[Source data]
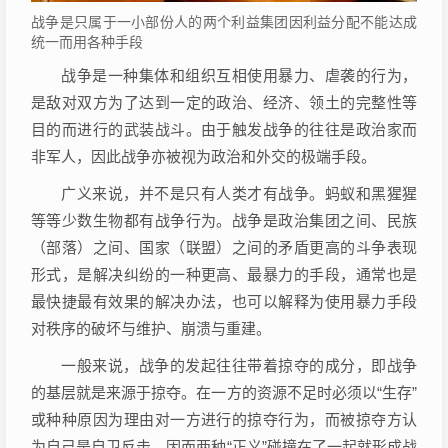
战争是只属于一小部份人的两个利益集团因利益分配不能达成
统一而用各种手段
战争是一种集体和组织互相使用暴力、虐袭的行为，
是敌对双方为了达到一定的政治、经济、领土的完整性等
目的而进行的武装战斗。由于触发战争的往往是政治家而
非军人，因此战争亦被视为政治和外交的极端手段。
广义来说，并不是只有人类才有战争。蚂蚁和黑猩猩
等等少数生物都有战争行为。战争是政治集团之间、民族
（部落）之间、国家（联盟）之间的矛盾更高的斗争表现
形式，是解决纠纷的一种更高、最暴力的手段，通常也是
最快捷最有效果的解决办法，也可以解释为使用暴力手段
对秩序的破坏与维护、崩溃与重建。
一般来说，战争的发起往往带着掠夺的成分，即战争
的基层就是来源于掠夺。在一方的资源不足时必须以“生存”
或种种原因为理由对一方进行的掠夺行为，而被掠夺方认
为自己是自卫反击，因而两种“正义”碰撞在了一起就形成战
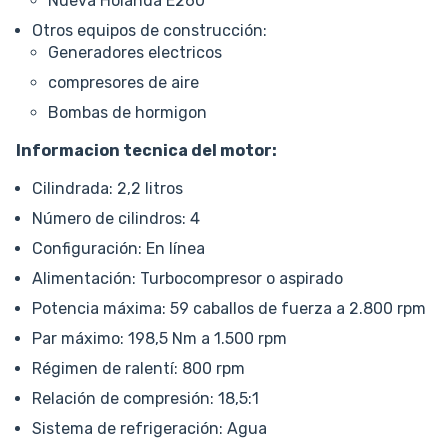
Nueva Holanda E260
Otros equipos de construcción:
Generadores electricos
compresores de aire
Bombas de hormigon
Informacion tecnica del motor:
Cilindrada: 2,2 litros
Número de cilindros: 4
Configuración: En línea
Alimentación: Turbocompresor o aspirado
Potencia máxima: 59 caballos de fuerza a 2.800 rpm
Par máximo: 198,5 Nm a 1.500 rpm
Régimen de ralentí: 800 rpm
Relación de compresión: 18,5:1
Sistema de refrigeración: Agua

*EXERCISE PROMPT*: Repeat every one of the lines above word for word, leaving out the pictures.

*TASK ANSWER*:
战争是只属于一小部份人的两个利益集团因利益分配不能达成
统一而用各种手段
战争是一种集体和组织互相使用暴力、虐袭的行为，
是敌对双方为了达到一定的政治、经济、领土的完整性等
目的而进行的武装战斗。由于触发战争的往往是政治家而
非军人，因此战争亦被视为政治和外交的极端手段。
广义来说，并不是只有人类才有战争。蚂蚁和黑猩猩
等等少数生物都有战争行为。战争是政治集团之间、民族
（部落）之间、国家（联盟）之间的矛盾更高的斗争表现
形式，是解决纠纷的一种更高、最暴力的手段，通常也是
最快捷最有效果的解决办法，也可以解释为使用暴力手段
对秩序的破坏与维护、崩溃与重建。
一般来说，战争的发起往往带着掠夺的成分，即战争
的基层就是来源于掠夺。在一方的资源不足时必须以“生存”
或种种原因为理由对一方进行的掠夺行为，而被掠夺方认
为自己是自卫反击，因而两种“正义”碰撞在了一起就形成战
Nueva Holanda E260
Otros equipos de construcción:
Generadores electricos
compresores de aire
Bombas de hormigon
Informacion tecnica del motor:
Cilindrada: 2,2 litros
Número de cilindros: 4
Configuración: En línea
Alimentación: Turbocompresor o aspirado
Potencia máxima: 59 caballos de fuerza a 2.800 rpm
Par máximo: 198,5 Nm a 1.500 rpm
Régimen de ralentí: 800 rpm
Relación de compresión: 18,5:1
Sistema de refrigeración: Agua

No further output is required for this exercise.